§ **EXERCISE DETAILS**
Every line with the string "baseline" must be copied from the entries below.

§ **INPUT DATA**

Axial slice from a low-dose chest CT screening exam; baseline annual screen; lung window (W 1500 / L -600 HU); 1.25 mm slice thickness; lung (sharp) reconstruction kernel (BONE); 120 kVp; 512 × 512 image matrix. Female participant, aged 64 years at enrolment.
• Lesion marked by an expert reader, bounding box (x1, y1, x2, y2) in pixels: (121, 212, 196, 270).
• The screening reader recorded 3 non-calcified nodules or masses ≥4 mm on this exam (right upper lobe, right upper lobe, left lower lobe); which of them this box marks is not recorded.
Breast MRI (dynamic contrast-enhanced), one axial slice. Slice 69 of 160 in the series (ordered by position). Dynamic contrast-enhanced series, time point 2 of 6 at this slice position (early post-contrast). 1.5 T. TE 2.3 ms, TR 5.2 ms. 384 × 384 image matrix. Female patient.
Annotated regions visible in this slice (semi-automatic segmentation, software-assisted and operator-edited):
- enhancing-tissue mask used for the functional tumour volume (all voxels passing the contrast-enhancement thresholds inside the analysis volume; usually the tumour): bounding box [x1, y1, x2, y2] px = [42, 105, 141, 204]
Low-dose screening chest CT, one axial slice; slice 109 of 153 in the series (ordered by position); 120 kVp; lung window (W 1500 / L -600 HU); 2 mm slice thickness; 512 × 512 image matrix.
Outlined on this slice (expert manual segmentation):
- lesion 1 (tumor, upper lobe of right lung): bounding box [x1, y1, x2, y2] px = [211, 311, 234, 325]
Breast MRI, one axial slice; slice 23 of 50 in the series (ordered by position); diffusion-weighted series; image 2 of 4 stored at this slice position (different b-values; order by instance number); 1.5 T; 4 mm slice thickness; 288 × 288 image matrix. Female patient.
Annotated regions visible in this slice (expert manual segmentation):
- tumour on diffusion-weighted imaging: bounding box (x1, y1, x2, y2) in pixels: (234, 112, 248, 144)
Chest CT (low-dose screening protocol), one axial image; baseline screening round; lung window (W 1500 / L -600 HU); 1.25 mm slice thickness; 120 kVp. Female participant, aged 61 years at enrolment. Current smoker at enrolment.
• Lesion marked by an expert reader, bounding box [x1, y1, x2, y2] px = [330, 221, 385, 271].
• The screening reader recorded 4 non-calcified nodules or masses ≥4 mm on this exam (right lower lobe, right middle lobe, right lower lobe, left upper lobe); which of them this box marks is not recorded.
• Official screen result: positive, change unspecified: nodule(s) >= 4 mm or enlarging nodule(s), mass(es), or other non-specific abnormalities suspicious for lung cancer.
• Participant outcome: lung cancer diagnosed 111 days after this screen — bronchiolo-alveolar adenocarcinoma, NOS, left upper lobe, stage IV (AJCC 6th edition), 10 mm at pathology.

§ **FINAL ANSWER**
Axial slice from a low-dose chest CT screening exam; baseline annual screen; lung window (W 1500 / L -600 HU); 1.25 mm slice thickness; lung (sharp) reconstruction kernel (BONE); 120 kVp; 512 × 512 image matrix. Female participant, aged 64 years at enrolment.
Chest CT (low-dose screening protocol), one axial image; baseline screening round; lung window (W 1500 / L -600 HU); 1.25 mm slice thickness; 120 kVp. Female participant, aged 61 years at enrolment. Current smoker at enrolment.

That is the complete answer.